Paixão do torcedor vs. profissionalismo do futebol

O amigo José Marcos Araújo (mais conhecido como Marcão Fonteles), militante das boas causas e grande desportistas, fez uma reflexão sobre os recentes episódios de violência nos estádios e o comportamento pouco profissional de alguns atletas. Por oportuno, reproduzo aqui.

“O futebol é um esporte profissional. Não é arena dos gladiadores onde os homens eram jogados às feras. Por isso não é admissível que as torcidas ataquem os trabalhadores, jogadores e comissão técnica, pelos insucessos das más escolhas das diretorias”.

Ao mesmo tempo, segundo ele, “não cabe ver jogadores pedindo para ‘rasgar’ antes do fim da competição, colocando em risco a história das equipes que assinaram contrato por livre espontânea vontade. Grande parte do endividamento dos clubes brasileiros advém de dívidas trabalhistas por demissão dos profissionais contratados e, quando o clube está no fundo do poço, simplesmente pedem o ‘boné’ e vão embora”.
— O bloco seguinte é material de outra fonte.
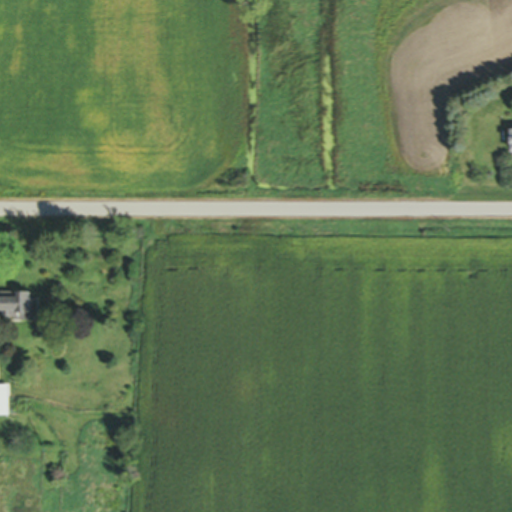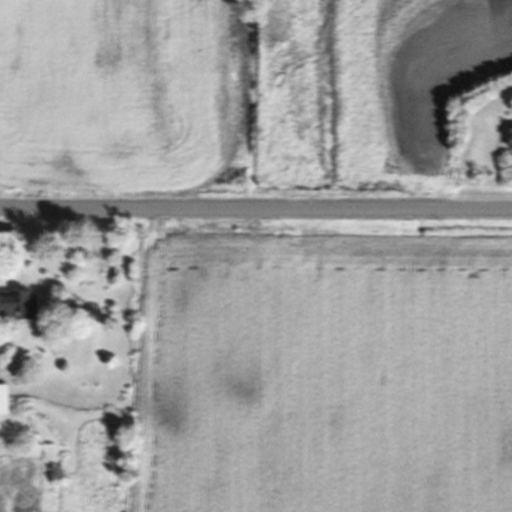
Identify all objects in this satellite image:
road: (255, 209)
building: (22, 309)
building: (38, 417)
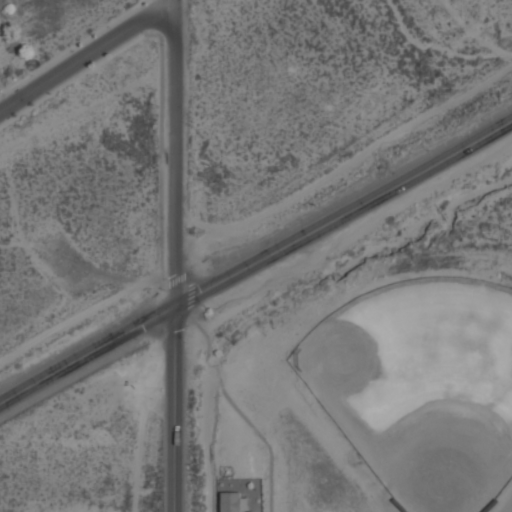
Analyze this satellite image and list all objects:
road: (89, 56)
road: (183, 152)
road: (255, 263)
park: (420, 387)
road: (182, 408)
building: (230, 502)
building: (231, 502)
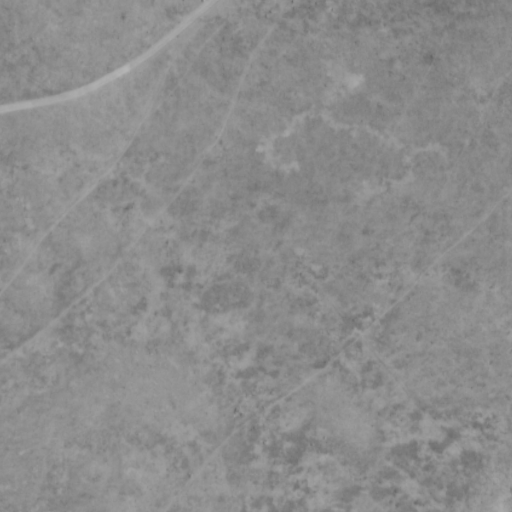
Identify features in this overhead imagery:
road: (115, 74)
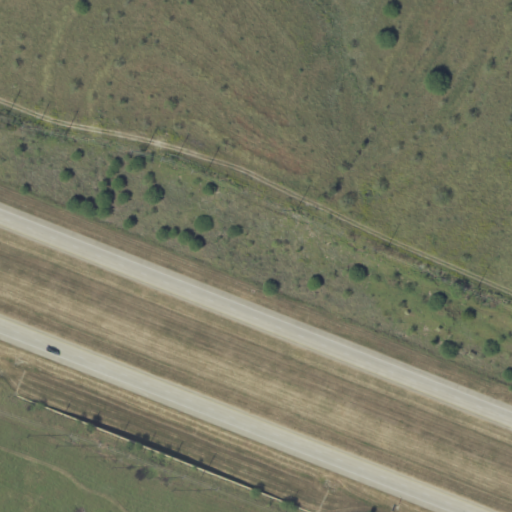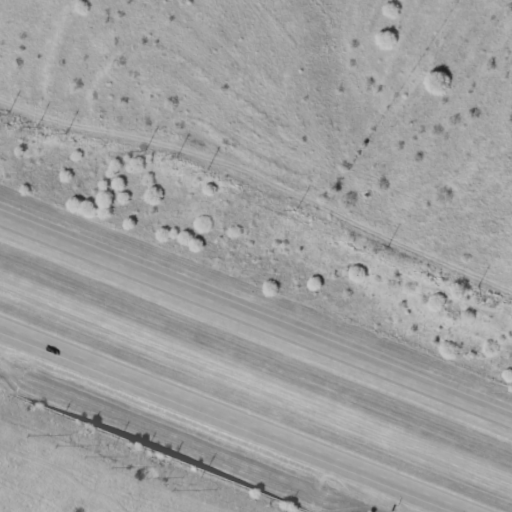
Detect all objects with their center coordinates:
road: (256, 318)
road: (230, 419)
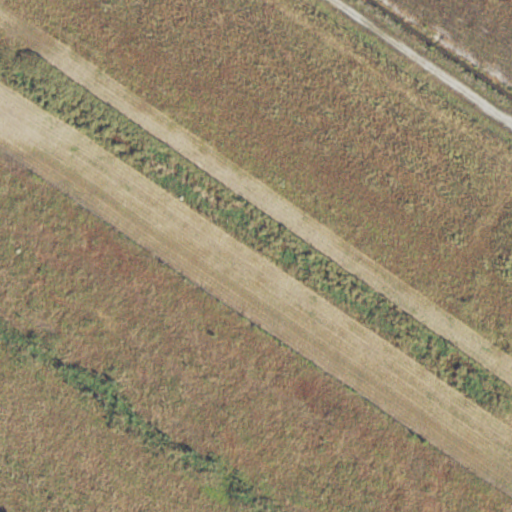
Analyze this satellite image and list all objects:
road: (370, 100)
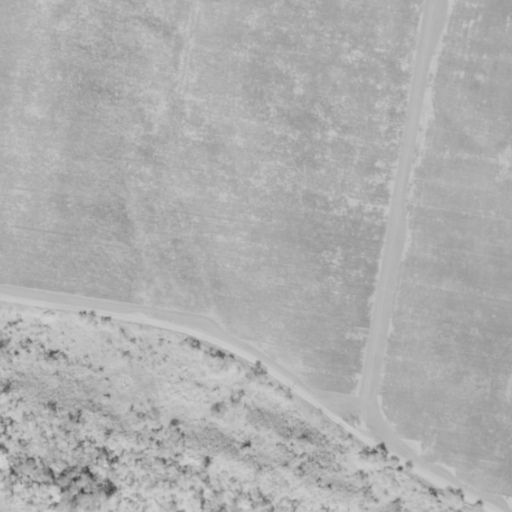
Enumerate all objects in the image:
road: (391, 213)
road: (262, 366)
Marcão defende que o profissionalismo precisa ser de mão dupla. “Os clubes devem respeitar os atletas e esses devem respeitar os clubes e os contratos que assinam. Nos últimos dias, o Paysandu tem sido avisado rotineiramente de que um, dois ou três atletas estão deixando o clube. E aí? Fica sem time para o resto do campeonato?”.

Acrescenta: “Nas demissões por decisão do clube tem multa, danos morais e materiais, até da parte de jogadores que praticamente não suaram a camisa do clube. E, nesse caso, da saída por decisão unilateral do atleta, não existe nenhuma penalidade pecuniária?”

Finaliza observando que ninguém pode ou deve ser obrigado a realizar um trabalho em condições que não lhe agrade, “mas existem regras, contratos e acordos assinados que precisam ser respeitados, pelos dois lados”.